DOCUMENT SECTION:
----------

On 17.11.25 12:46, Mike Rapoport wrote:
From: "Mike Rapoport (Microsoft)" <[email protected]>

* Export handle_userfault() for KVM module so that fault() handler in
   guest_memfd would be able to notify userspace about page faults in its
   address space.
* Implement get_pagecache_folio() for guest_memfd.
* And finally, introduce UFFD_FEATURE_MINOR_GENERIC that will allow
   using userfaultfd minor mode with memory types other than shmem and
   hugetlb provided they are allowed to call handle_userfault() and
   implement get_pagecache_folio().

Signed-off-by: Mike Rapoport (Microsoft) <[email protected]>
---
  fs/userfaultfd.c                 |  4 +++-
  include/uapi/linux/userfaultfd.h |  8 +++++++-
  virt/kvm/guest_memfd.c           | 30 ++++++++++++++++++++++++++++++
  3 files changed, 40 insertions(+), 2 deletions(-)

diff --git a/fs/userfaultfd.c b/fs/userfaultfd.c
index 54c6cc7fe9c6..964fa2662d5c 100644
--- a/fs/userfaultfd.c
+++ b/fs/userfaultfd.c
@@ -537,6 +537,7 @@ vm_fault_t handle_userfault(struct vm_fault *vmf, unsigned 
long reason)
  out:
        return ret;
  }
+EXPORT_SYMBOL_FOR_MODULES(handle_userfault, "kvm");
static void userfaultfd_event_wait_completion(struct userfaultfd_ctx *ctx,
                                              struct userfaultfd_wait_queue 
*ewq)
@@ -1978,7 +1979,8 @@ static int userfaultfd_api(struct userfaultfd_ctx *ctx,
        uffdio_api.features = UFFD_API_FEATURES;
  #ifndef CONFIG_HAVE_ARCH_USERFAULTFD_MINOR
        uffdio_api.features &=
-               ~(UFFD_FEATURE_MINOR_HUGETLBFS | UFFD_FEATURE_MINOR_SHMEM);
+               ~(UFFD_FEATURE_MINOR_HUGETLBFS | UFFD_FEATURE_MINOR_SHMEM |
+                 UFFD_FEATURE_MINOR_GENERIC);
  #endif
  #ifndef CONFIG_HAVE_ARCH_USERFAULTFD_WP
        uffdio_api.features &= ~UFFD_FEATURE_PAGEFAULT_FLAG_WP;
diff --git a/include/uapi/linux/userfaultfd.h b/include/uapi/linux/userfaultfd.h
index 2841e4ea8f2c..c5cbd4a5a26e 100644
--- a/include/uapi/linux/userfaultfd.h
+++ b/include/uapi/linux/userfaultfd.h
@@ -42,7 +42,8 @@
                           UFFD_FEATURE_WP_UNPOPULATED |        \
                           UFFD_FEATURE_POISON |                \
                           UFFD_FEATURE_WP_ASYNC |              \
-                          UFFD_FEATURE_MOVE)

----------

YOUR TASKS:
A. Name every file that the userfaultfd patch's diffstat says it changes.
B. Continue the userfaultfd patch from the point where its text stops.
The entries in the collected data have nothing to do with the userfaultfd patch.

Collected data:

----------

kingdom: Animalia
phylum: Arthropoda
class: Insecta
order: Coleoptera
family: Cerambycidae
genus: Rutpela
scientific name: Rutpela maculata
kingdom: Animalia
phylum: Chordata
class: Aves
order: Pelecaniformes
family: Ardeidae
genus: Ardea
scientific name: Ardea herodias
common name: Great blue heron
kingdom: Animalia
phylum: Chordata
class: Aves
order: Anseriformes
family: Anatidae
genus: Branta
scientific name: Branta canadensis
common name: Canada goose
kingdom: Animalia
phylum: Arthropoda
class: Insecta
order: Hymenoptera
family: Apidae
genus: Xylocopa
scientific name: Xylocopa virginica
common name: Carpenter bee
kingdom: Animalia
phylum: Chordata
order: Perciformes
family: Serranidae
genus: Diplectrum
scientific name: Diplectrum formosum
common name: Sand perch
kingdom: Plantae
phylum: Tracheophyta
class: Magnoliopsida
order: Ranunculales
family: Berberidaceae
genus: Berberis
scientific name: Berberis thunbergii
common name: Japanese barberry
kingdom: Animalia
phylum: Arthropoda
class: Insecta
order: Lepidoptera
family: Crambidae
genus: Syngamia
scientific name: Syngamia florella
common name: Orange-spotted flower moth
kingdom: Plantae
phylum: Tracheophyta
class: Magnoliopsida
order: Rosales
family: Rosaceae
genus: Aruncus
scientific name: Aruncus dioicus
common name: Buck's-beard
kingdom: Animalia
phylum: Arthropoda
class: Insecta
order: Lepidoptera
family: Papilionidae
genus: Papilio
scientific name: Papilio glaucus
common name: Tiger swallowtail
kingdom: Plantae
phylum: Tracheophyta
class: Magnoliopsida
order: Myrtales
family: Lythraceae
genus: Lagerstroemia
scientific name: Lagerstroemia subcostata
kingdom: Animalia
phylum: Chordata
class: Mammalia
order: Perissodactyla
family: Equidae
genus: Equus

----------

ANSWERS FOR THE EXERCISE:
A.
fs/userfaultfd.c
include/uapi/linux/userfaultfd.h
virt/kvm/guest_memfd.c

B.
+                          UFFD_FEATURE_MOVE |                  \
+                          UFFD_FEATURE_MINOR_GENERIC)
  #define UFFD_API_IOCTLS                               \
        ((__u64)1 << _UFFDIO_REGISTER |           \
         (__u64)1 << _UFFDIO_UNREGISTER | \
@@ -210,6 +211,10 @@ struct uffdio_api {
         * UFFD_FEATURE_MINOR_SHMEM indicates the same support as
         * UFFD_FEATURE_MINOR_HUGETLBFS, but for shmem-backed pages instead.
         *
+        * UFFD_FEATURE_MINOR_GENERIC indicates that minor faults can be
+        * intercepted for file-backed memory in case subsystem backing this
+        * memory supports it.
+        *
         * UFFD_FEATURE_EXACT_ADDRESS indicates that the exact address of page
         * faults would be provided and the offset within the page would not be
         * masked.
@@ -248,6 +253,7 @@ struct uffdio_api {
  #define UFFD_FEATURE_POISON                   (1<<14)
  #define UFFD_FEATURE_WP_ASYNC                 (1<<15)
  #define UFFD_FEATURE_MOVE                     (1<<16)
+#define UFFD_FEATURE_MINOR_GENERIC             (1<<17)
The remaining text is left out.